→ Exercise requirements
Give back each line of the data exactly as it reads, minus the pictures.

→ Supplied data
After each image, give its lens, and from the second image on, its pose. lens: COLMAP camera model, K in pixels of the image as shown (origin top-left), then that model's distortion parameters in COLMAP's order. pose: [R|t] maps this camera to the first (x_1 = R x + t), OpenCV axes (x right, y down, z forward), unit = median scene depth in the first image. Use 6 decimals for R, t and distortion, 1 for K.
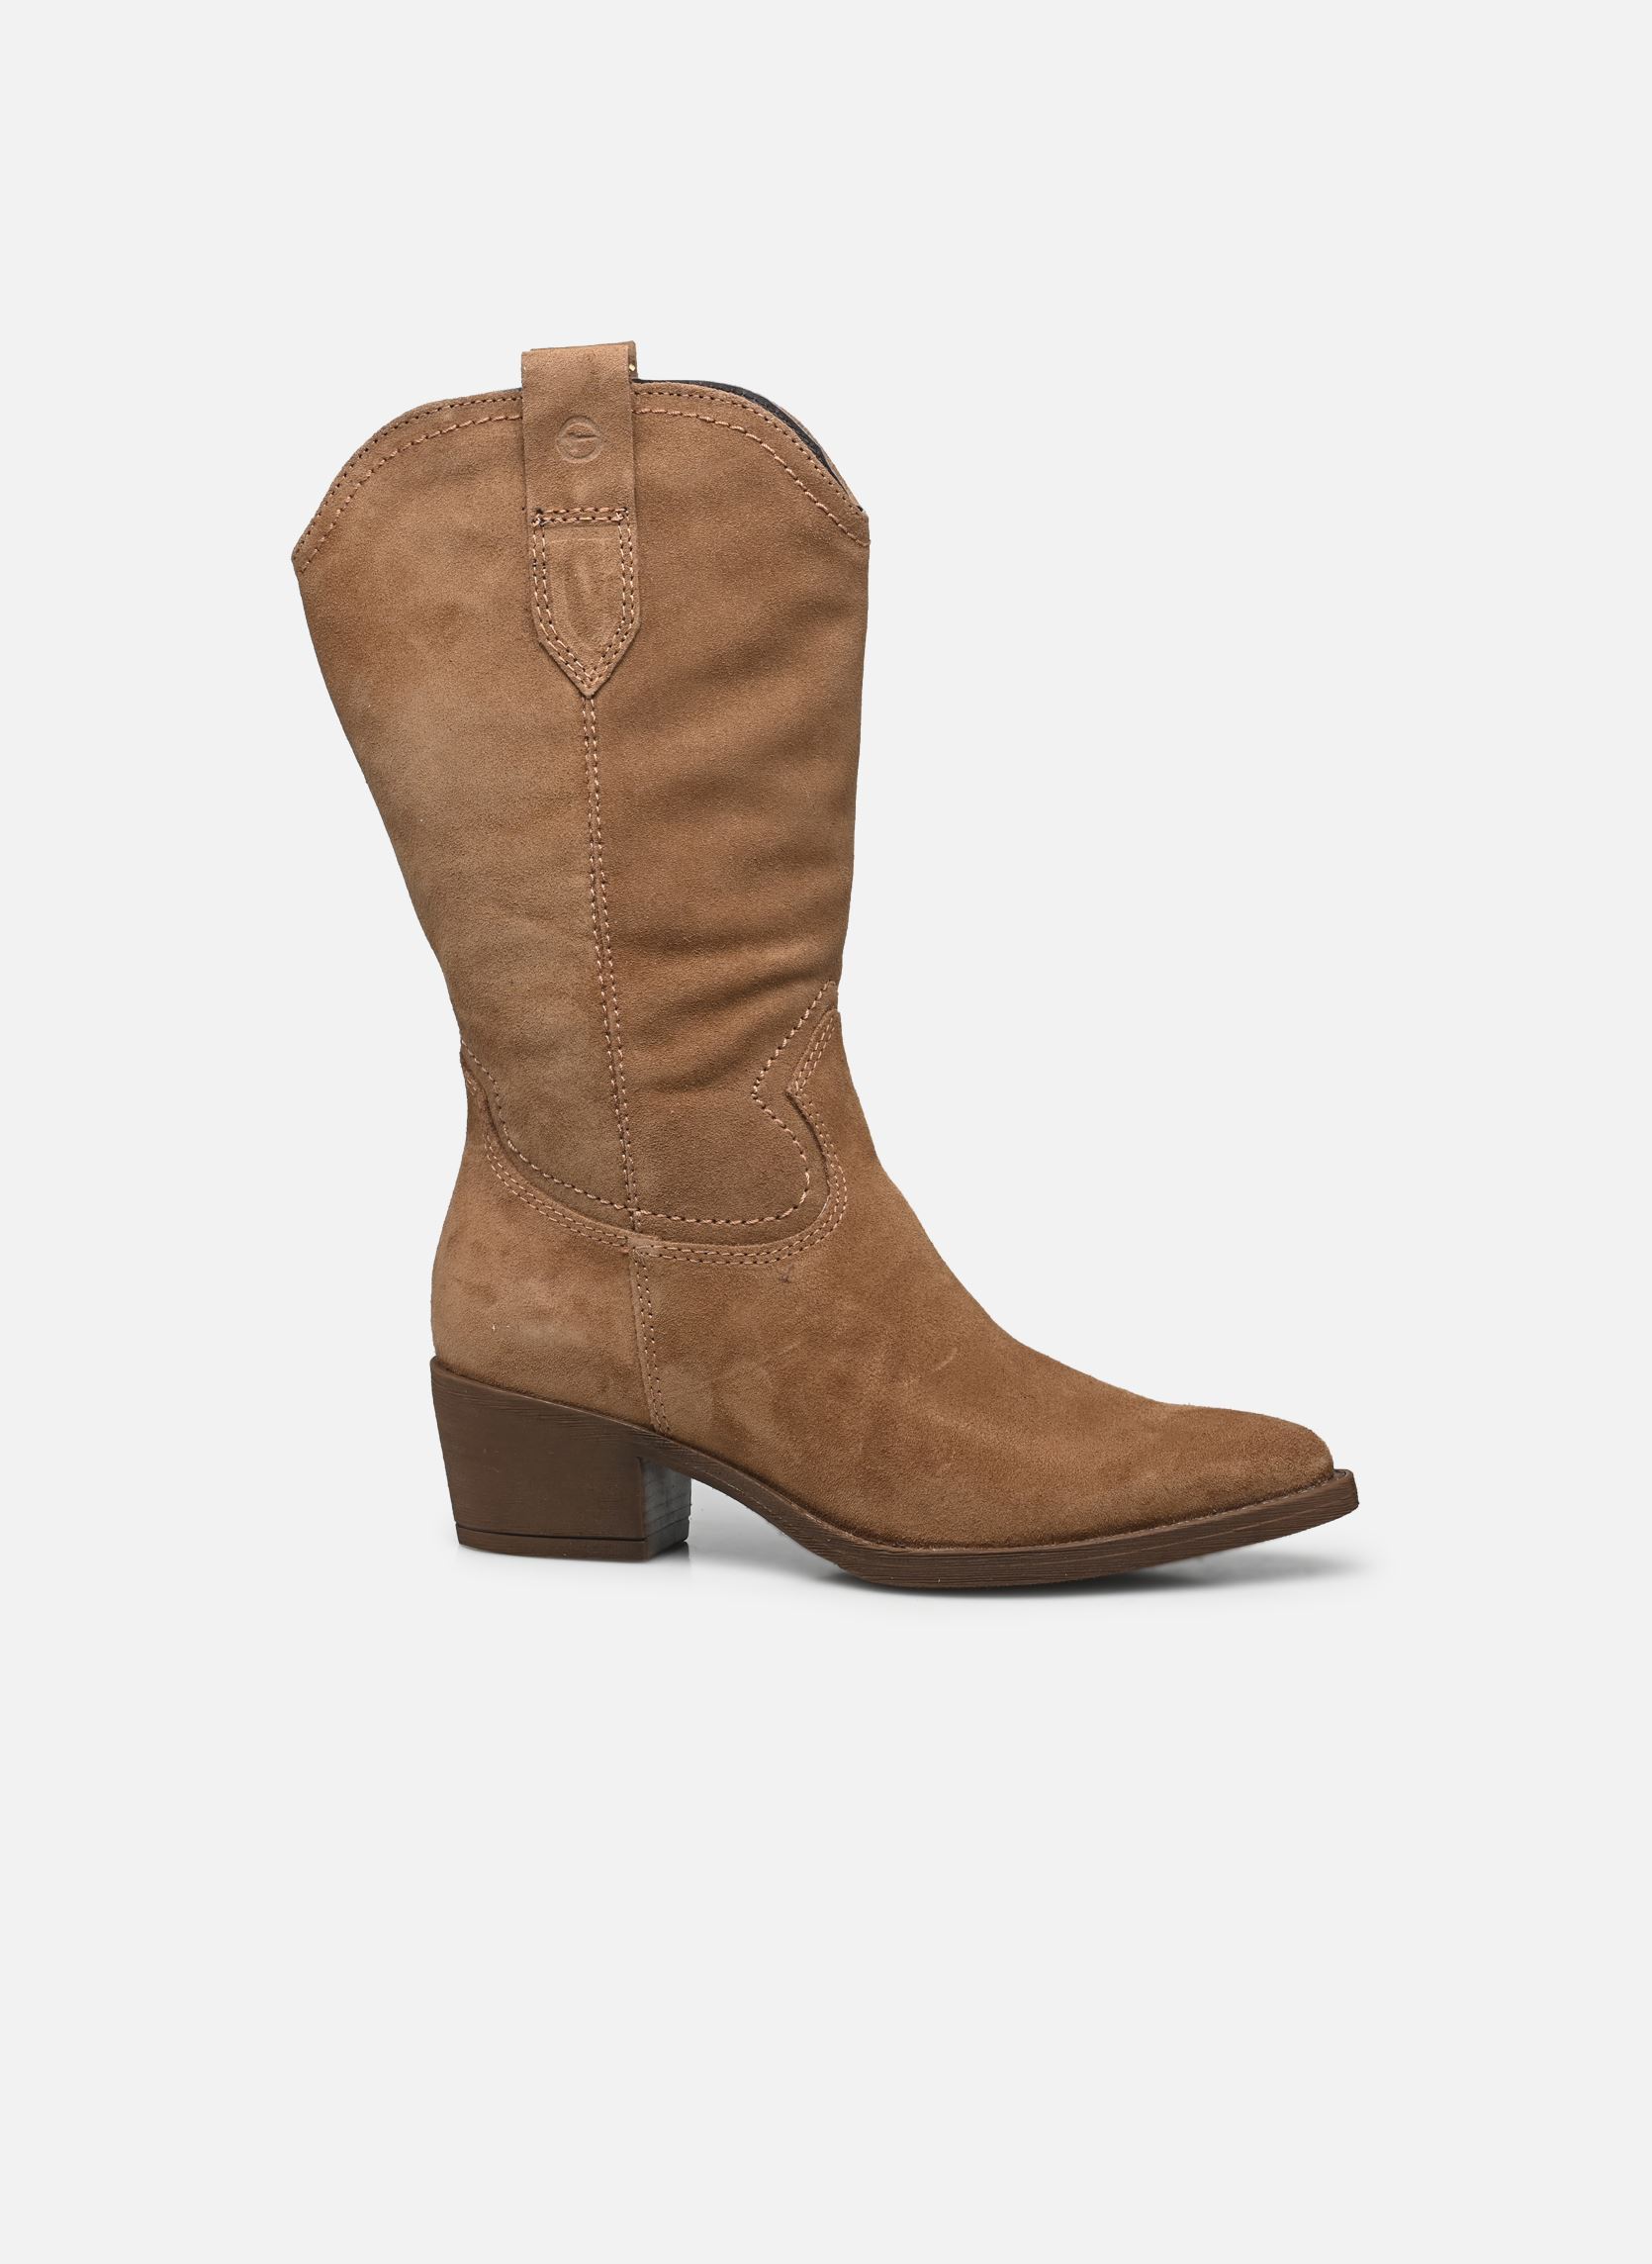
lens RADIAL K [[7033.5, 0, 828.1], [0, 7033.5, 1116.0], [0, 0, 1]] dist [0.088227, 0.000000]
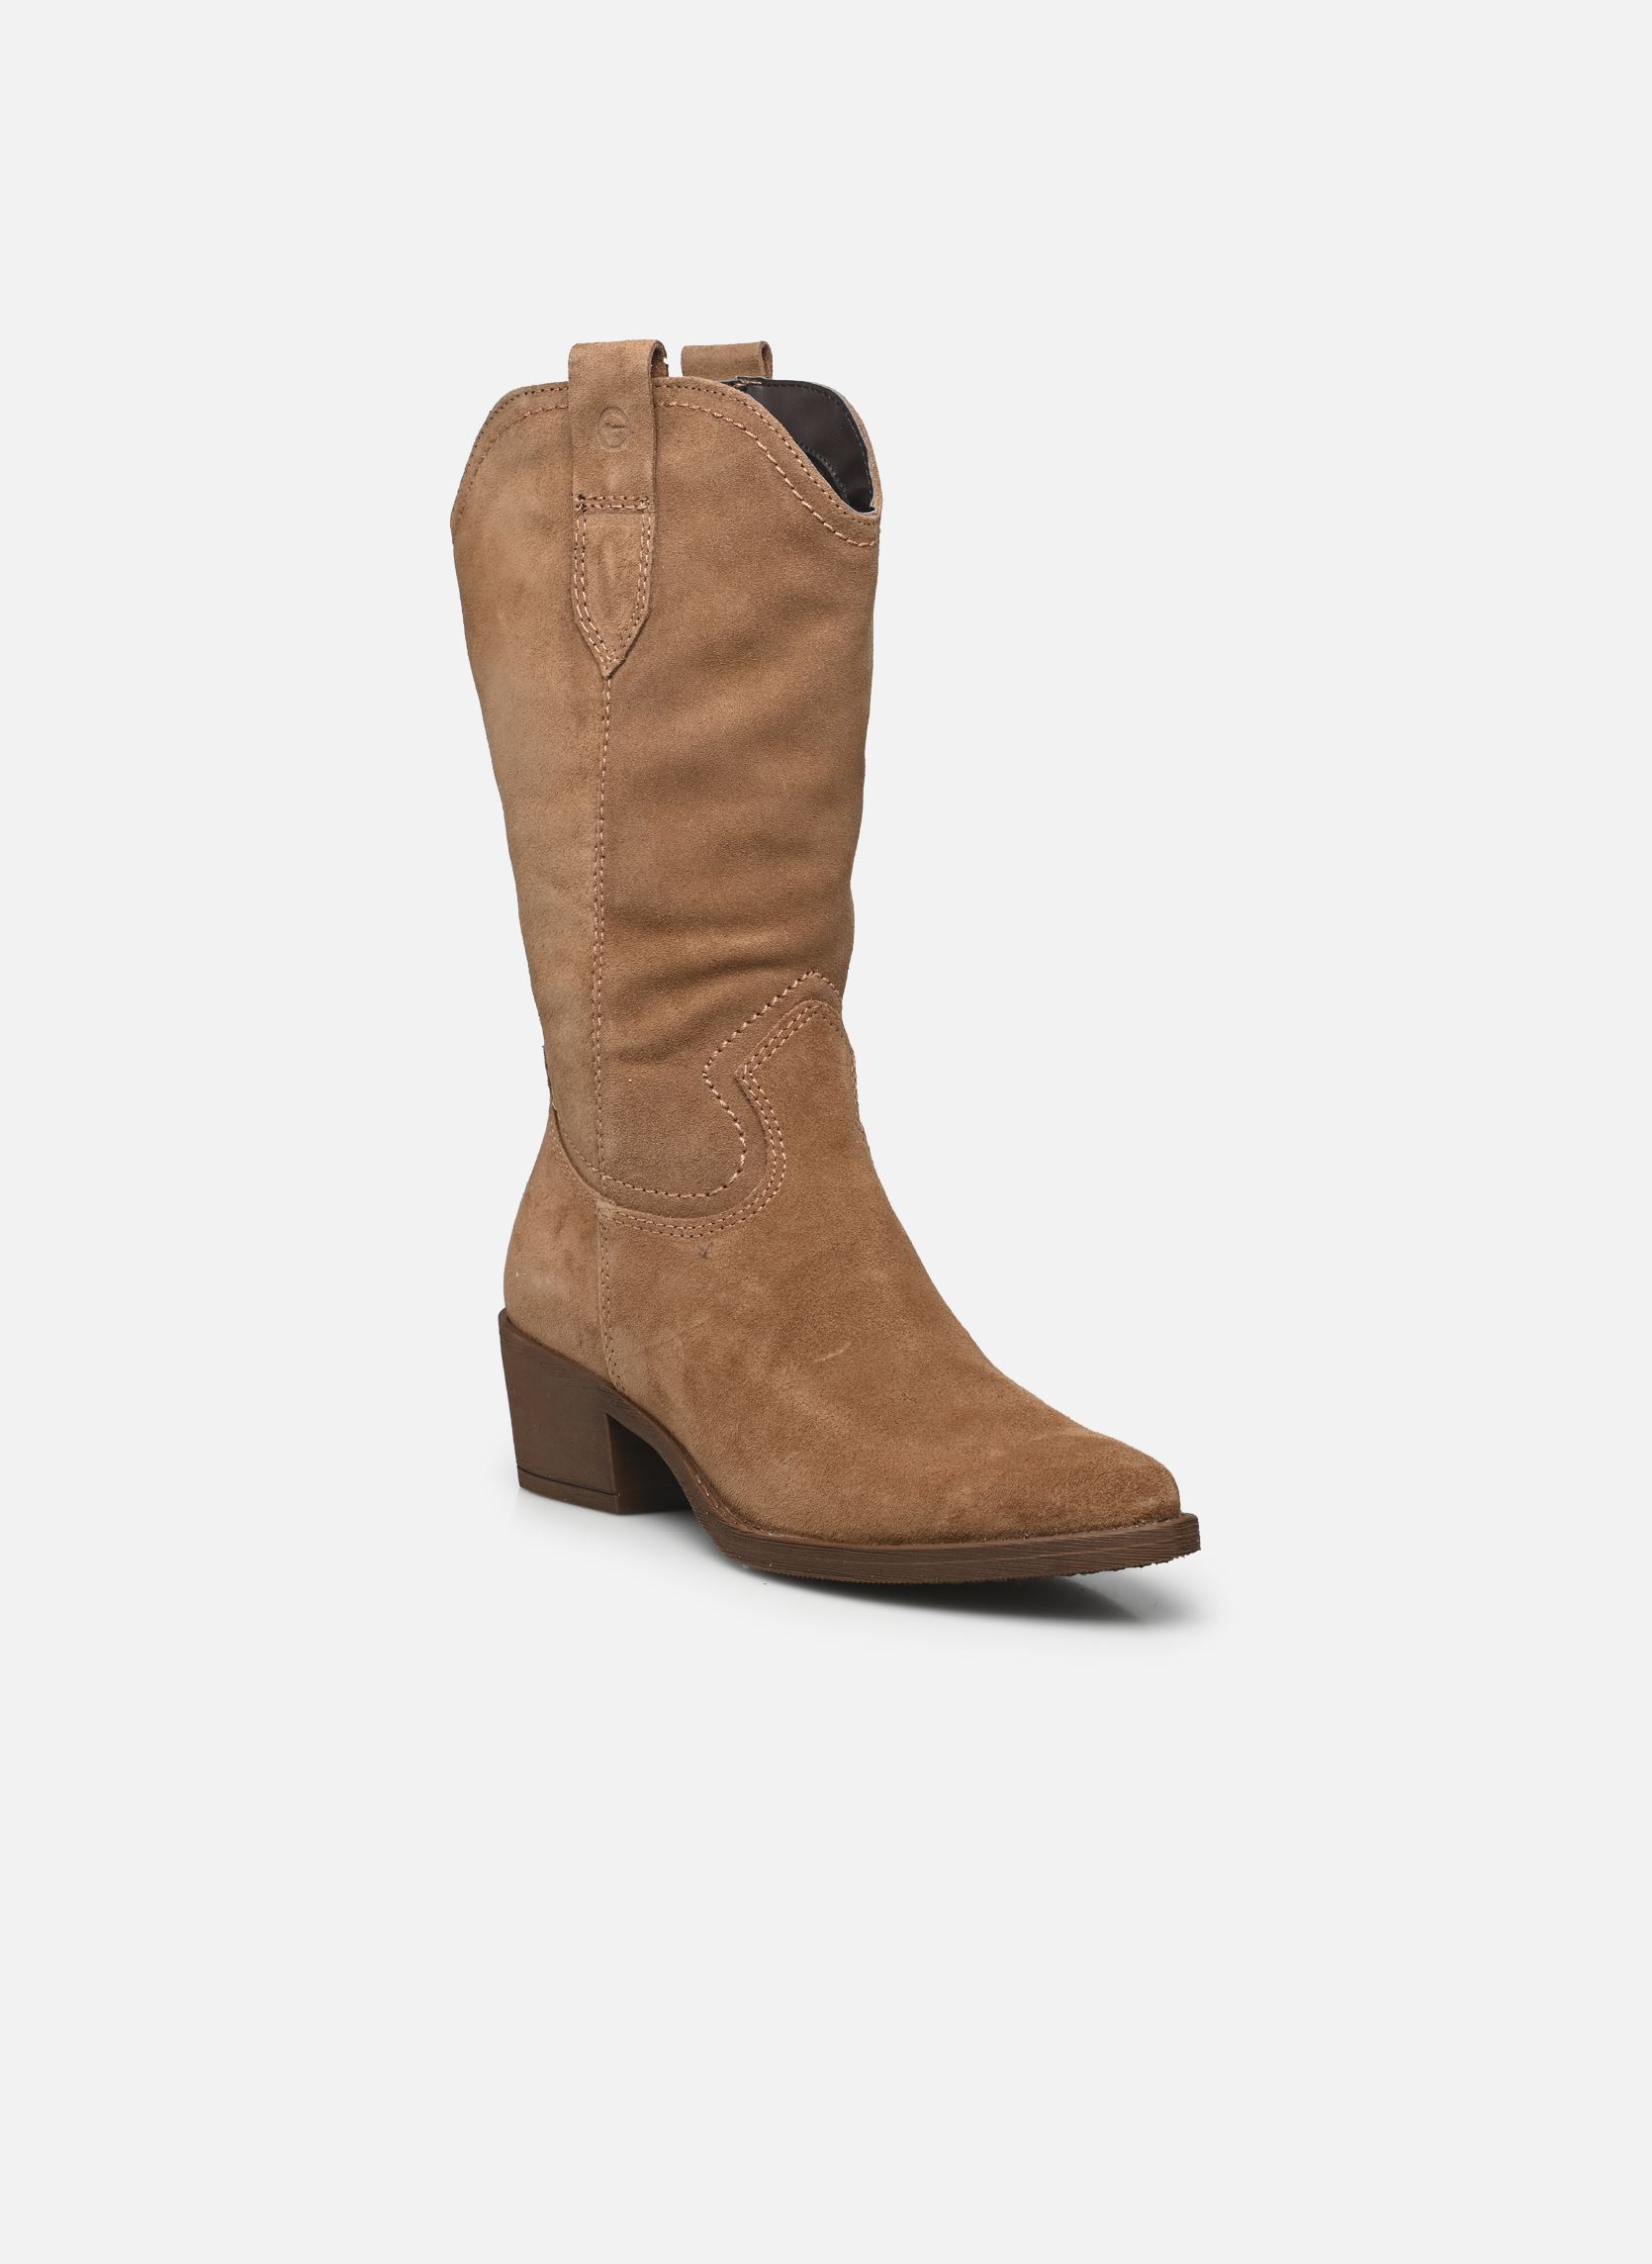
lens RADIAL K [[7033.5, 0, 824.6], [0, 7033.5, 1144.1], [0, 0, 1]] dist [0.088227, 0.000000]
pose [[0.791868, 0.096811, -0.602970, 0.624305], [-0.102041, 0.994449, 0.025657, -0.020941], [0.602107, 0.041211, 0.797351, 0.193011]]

→ Written response
After each image, give its lens, and from the second image on, its pose. lens: COLMAP camera model, K in pixels of the image as shown (origin top-left), then that model's distortion parameters in COLMAP's order. pose: [R|t] maps this camera to the first (x_1 = R x + t), OpenCV axes (x right, y down, z forward), unit = median scene depth in the first image. Use 6 decimals for R, t and distortion, 1 for K.
lens RADIAL K [[7033.5, 0, 828.1], [0, 7033.5, 1116.0], [0, 0, 1]] dist [0.088227, 0.000000]
lens RADIAL K [[7033.5, 0, 824.6], [0, 7033.5, 1144.1], [0, 0, 1]] dist [0.088227, 0.000000]
pose [[0.791868, 0.096811, -0.602970, 0.624305], [-0.102041, 0.994449, 0.025657, -0.020941], [0.602107, 0.041211, 0.797351, 0.193011]]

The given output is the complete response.